The claims of anti-tobacco groups and health agencies — including the Surgeon General’s Office — that youth e-cigarette experimentation leads to smoking have been essentially destroyed after this morning’s release of results from the 2016 Monitoring the Future Survey.
The 2016 survey finds that from 2015 to 2016, current cigarette smoking among 8th and 10th grade students dropped by the greatest amount in history. For 8th graders, current smoking dropped from 3.6% to 2.6%. Among 10th graders, smoking dropped from 6.3% to 4.9%.
Smoking among 12th graders also declined, although not as sharply as from 2013 to 2014, dropping from 11.4% to 10.5%.
From 2013 to 2016, a period during which e-cigarette use among youth skyrocketed, current smoking among 12th graders dropped from 16.3% to 10.5%. Among 10th graders, current smoking during this period dropped from 9.1% to 4.9%.

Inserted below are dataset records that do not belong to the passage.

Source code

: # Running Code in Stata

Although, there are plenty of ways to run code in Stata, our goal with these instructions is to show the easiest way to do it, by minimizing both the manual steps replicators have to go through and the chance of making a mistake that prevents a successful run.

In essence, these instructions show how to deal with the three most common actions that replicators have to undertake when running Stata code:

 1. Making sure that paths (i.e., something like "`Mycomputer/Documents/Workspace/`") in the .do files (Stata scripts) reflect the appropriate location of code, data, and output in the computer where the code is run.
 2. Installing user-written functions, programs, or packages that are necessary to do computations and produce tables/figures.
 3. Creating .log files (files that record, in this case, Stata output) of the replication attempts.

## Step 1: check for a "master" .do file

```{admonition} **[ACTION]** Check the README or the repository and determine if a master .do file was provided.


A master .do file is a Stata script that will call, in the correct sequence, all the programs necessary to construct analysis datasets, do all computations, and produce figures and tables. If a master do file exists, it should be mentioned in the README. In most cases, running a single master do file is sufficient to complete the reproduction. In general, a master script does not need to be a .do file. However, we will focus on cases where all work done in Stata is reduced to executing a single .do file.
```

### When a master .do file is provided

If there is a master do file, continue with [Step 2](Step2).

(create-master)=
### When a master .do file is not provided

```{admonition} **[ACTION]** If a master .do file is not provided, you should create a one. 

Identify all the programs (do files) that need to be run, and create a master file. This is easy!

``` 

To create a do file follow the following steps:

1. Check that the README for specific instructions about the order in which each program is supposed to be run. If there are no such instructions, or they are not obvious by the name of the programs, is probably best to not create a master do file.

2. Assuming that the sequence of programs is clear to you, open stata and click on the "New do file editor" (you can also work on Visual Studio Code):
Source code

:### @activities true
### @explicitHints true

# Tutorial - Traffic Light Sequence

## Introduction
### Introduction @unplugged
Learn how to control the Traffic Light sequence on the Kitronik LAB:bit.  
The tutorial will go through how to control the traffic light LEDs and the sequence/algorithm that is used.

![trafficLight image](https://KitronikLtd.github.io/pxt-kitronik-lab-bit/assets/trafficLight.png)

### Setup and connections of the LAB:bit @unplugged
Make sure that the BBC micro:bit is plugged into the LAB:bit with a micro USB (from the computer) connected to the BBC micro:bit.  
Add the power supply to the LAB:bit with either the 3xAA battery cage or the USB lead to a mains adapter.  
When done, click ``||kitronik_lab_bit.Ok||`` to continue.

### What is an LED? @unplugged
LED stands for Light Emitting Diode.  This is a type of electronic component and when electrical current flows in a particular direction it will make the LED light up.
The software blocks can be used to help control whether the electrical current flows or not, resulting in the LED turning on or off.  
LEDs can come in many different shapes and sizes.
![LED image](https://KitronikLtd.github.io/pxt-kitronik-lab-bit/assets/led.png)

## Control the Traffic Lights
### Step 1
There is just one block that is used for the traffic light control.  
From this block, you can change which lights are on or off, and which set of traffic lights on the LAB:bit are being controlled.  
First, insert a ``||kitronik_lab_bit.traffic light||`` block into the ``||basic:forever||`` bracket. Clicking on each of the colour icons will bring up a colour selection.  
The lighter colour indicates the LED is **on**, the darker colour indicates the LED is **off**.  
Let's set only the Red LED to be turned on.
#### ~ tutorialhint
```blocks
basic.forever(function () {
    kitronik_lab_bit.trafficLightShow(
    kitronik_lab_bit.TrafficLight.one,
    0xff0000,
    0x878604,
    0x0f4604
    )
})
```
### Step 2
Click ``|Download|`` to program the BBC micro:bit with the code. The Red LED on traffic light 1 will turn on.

The survey also found that rates of past 30-day vaping itself among 10th and 12th graders dropped for the second consecutive year, falling from 16.2% to 12.5% among 12th graders and from 14.0% to 11.0% among 10th graders.
The Rest of the Story
At this point, it is clear that whatever the risks of youth vaping may be, one of them is not the risk of progressing to smoking. If this hypothesis were true, we would simply not be seeing the historic declines in youth smoking that are occurring. Quite clearly, smoking continues to be de-normalized, not re-normalized as anti-tobacco groups and many health agencies have claimed. It appears that a culture of vaping is largely replacing a culture of smoking.
If anything, it appears that the advent of e-cigarettes has accelerated the de-normalization of smoking by largely replacing it. Increases in vaping are mirrored by corresponding declines in youth smoking. Vaping appears not to be making smoking more cool, as claimed by the Surgeon General, the CDC, and anti-tobacco groups, but to be making smoking less cool.

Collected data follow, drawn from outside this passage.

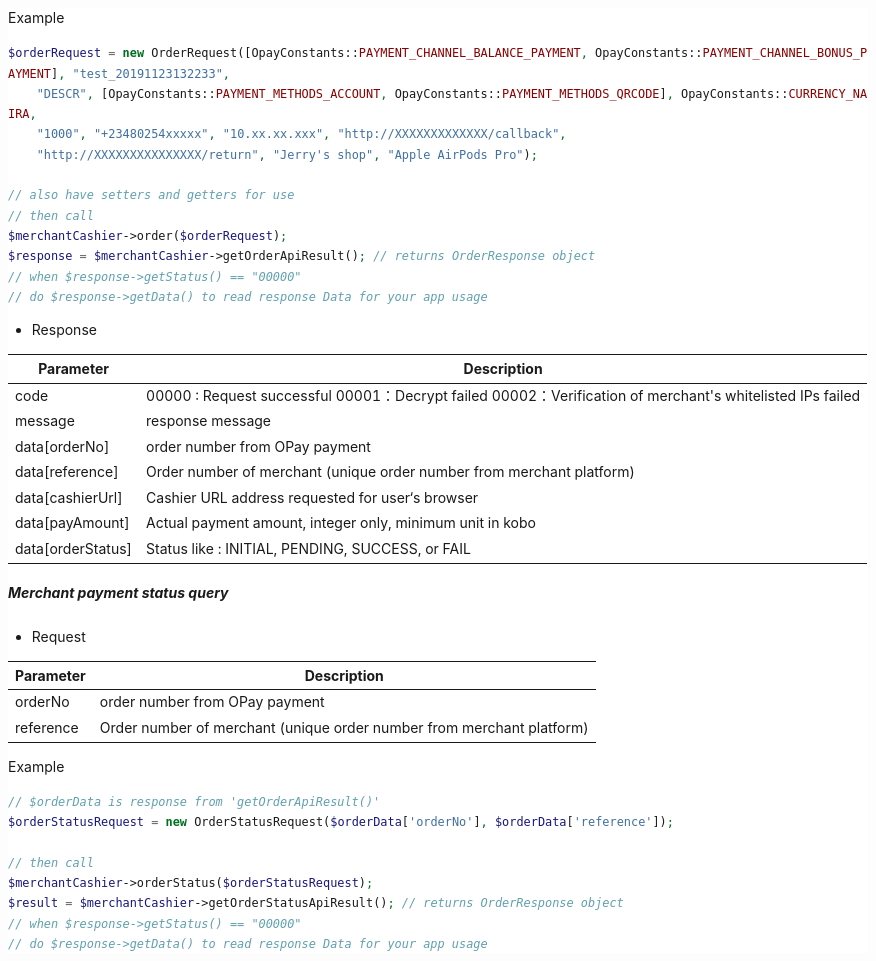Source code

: Example

```php
$orderRequest = new OrderRequest([OpayConstants::PAYMENT_CHANNEL_BALANCE_PAYMENT, OpayConstants::PAYMENT_CHANNEL_BONUS_PAYMENT], "test_20191123132233",
    "DESCR", [OpayConstants::PAYMENT_METHODS_ACCOUNT, OpayConstants::PAYMENT_METHODS_QRCODE], OpayConstants::CURRENCY_NAIRA,
    "1000", "+23480254xxxxx", "10.xx.xx.xxx", "http://XXXXXXXXXXXXX/callback",
    "http://XXXXXXXXXXXXXXX/return", "Jerry's shop", "Apple AirPods Pro");

// also have setters and getters for use
// then call
$merchantCashier->order($orderRequest);
$response = $merchantCashier->getOrderApiResult(); // returns OrderResponse object
// when $response->getStatus() == "00000" 
// do $response->getData() to read response Data for your app usage

```

- Response

| Parameter | Description |
| ------ | ------ |
| code | 00000 : Request successful 00001：Decrypt failed 00002：Verification of merchant's whitelisted IPs failed |
| message | response message |
| data[orderNo] | order number from OPay payment |
| data[reference] | Order number of merchant (unique order number from merchant platform) |
| data[cashierUrl] | Cashier URL address requested for user‘s browser |
| data[payAmount] | Actual payment amount, integer only, minimum unit in kobo |
| data[orderStatus] | Status like : INITIAL, PENDING, SUCCESS, or FAIL |

##### Merchant payment status query

- Request

| Parameter | Description |
| ------ | ------ |
| orderNo | order number from OPay payment |
| reference | Order number of merchant (unique order number from merchant platform) |

Example

```php
// $orderData is response from 'getOrderApiResult()'
$orderStatusRequest = new OrderStatusRequest($orderData['orderNo'], $orderData['reference']);

// then call
$merchantCashier->orderStatus($orderStatusRequest);
$result = $merchantCashier->getOrderStatusApiResult(); // returns OrderResponse object
// when $response->getStatus() == "00000" 
// do $response->getData() to read response Data for your app usage

```
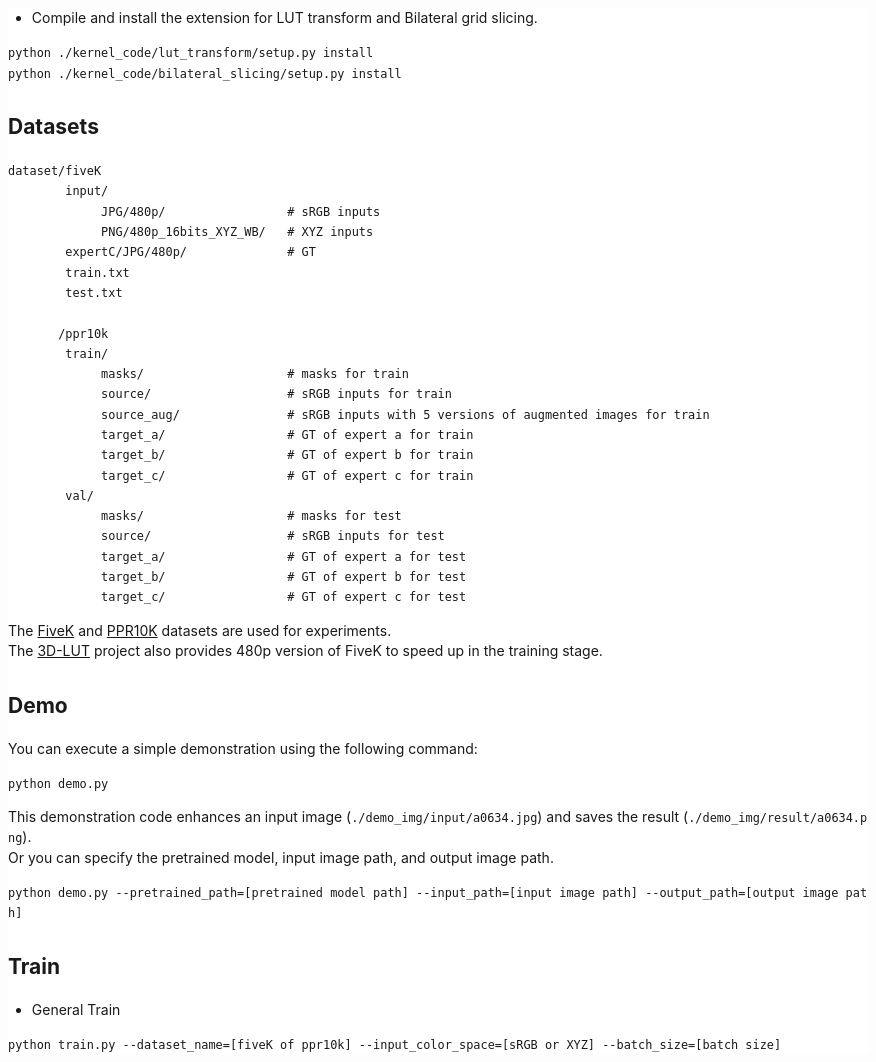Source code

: - Compile and install the extension for LUT transform and Bilateral grid slicing. 
```shell
python ./kernel_code/lut_transform/setup.py install
python ./kernel_code/bilateral_slicing/setup.py install 
```

## Datasets
```
dataset/fiveK
        input/
             JPG/480p/                 # sRGB inputs
             PNG/480p_16bits_XYZ_WB/   # XYZ inputs
        expertC/JPG/480p/              # GT
        train.txt                      
        test.txt

       /ppr10k
        train/
             masks/                    # masks for train
             source/                   # sRGB inputs for train
             source_aug/               # sRGB inputs with 5 versions of augmented images for train 
             target_a/                 # GT of expert a for train
             target_b/                 # GT of expert b for train
             target_c/                 # GT of expert c for train
        val/
             masks/                    # masks for test
             source/                   # sRGB inputs for test
             target_a/                 # GT of expert a for test
             target_b/                 # GT of expert b for test
             target_c/                 # GT of expert c for test
```

The [FiveK](https://data.csail.mit.edu/graphics/fivek/) and [PPR10K](https://github.com/csjliang/PPR10K) datasets are used for experiments. </br>
The [3D-LUT](https://github.com/HuiZeng/Image-Adaptive-3DLUT) project also provides 480p version of FiveK to speed up in the training stage. 

## Demo
You can execute a simple demonstration using the following command: 
```shell
python demo.py 
```
This demonstration code enhances an input image (`./demo_img/input/a0634.jpg`) and saves the result (`./demo_img/result/a0634.png`). </br>
Or you can specify the pretrained model, input image path, and output image path.
```shell
python demo.py --pretrained_path=[pretrained model path] --input_path=[input image path] --output_path=[output image path]
```
## Train
- General Train
```shell
python train.py --dataset_name=[fiveK of ppr10k] --input_color_space=[sRGB or XYZ] --batch_size=[batch size] 
```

It also appears that there has been a plateau and now a decline in the rising fad of youth vaping, which should help ease the concerns of anti-tobacco groups that an entire generation of kids is going to be addicted to nicotine.

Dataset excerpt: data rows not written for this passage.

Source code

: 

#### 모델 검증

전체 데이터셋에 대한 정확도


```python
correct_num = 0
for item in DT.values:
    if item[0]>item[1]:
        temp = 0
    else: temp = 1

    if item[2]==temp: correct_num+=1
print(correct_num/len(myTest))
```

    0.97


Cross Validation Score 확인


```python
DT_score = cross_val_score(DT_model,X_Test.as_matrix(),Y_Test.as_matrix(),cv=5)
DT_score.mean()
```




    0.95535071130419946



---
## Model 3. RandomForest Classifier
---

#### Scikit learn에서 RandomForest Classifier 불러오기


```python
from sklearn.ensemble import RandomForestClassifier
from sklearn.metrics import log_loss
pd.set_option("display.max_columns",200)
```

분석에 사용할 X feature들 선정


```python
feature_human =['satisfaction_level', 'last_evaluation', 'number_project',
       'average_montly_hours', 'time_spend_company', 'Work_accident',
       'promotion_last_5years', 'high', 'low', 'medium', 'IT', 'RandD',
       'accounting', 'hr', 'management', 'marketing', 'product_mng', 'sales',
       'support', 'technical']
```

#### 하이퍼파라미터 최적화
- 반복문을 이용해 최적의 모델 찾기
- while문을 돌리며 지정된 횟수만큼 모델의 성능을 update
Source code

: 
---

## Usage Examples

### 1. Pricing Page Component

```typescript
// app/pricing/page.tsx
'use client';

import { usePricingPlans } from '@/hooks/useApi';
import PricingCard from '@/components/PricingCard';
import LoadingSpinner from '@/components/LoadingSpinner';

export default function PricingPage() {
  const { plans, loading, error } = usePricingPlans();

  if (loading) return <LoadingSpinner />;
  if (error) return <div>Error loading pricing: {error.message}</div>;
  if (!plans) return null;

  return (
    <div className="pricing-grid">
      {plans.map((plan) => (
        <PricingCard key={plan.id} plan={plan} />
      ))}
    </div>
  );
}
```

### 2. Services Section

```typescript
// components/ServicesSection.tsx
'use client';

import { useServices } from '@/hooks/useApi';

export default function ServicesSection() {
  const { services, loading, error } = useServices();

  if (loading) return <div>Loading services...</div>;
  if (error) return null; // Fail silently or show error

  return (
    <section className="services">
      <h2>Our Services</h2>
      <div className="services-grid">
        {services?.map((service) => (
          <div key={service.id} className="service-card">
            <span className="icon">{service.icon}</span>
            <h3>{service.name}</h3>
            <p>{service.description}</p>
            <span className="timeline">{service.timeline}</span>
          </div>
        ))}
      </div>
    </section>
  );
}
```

These data are cause for celebration. They show that smoking continues to be less cool among teenagers and suggest that the new vaping culture has contributed further to the de-normalization of smoking. Given the high potential of smoking during adolescence to lead to a lifetime of cigarette addiction and its resulting disease and premature death, it appears that the phenomenon of youth e-cigarette experimentation has been a net positive for the public’s health, or at very least neutral. This does not mean that youth vaping should be promoted, but it does mean that the claims of health agencies, including the Surgeon General’s office, are simply not standing up to scientific scrutiny.
If the science matters in tobacco control – which apparently it doesn’t – this should put an end to the Surgeon General, the CDC, and others claiming that youth experimentation with e-cigarettes will lead to a progression to smoking and to a re-normalization of smoking among youth. What we need is not a further campaign of lies and deception about how tobacco use “in any form,” including e-cigarettes, is horrific, but a truthful campaign that acknowledges different levels of risk of nicotine-containing products, informs youth that e-cigarettes do not contain tobacco and are therefore not a form of tobacco use, and explains that most e-cigarettes do contain nicotine and may also expose them to other chemicals which could be harmful with long-term use.
It is interesting that the Surgeon General released his report just prior to the release of these new data. Perhaps he realized that once these data came out, his “story” about the scourge of e-cigarettes would be destroyed, so he wanted to get it in so it could have the maximum media impact. Even if it is purely a coincidence, it is going to be difficult to undo the damage caused by the Surgeon General’s report.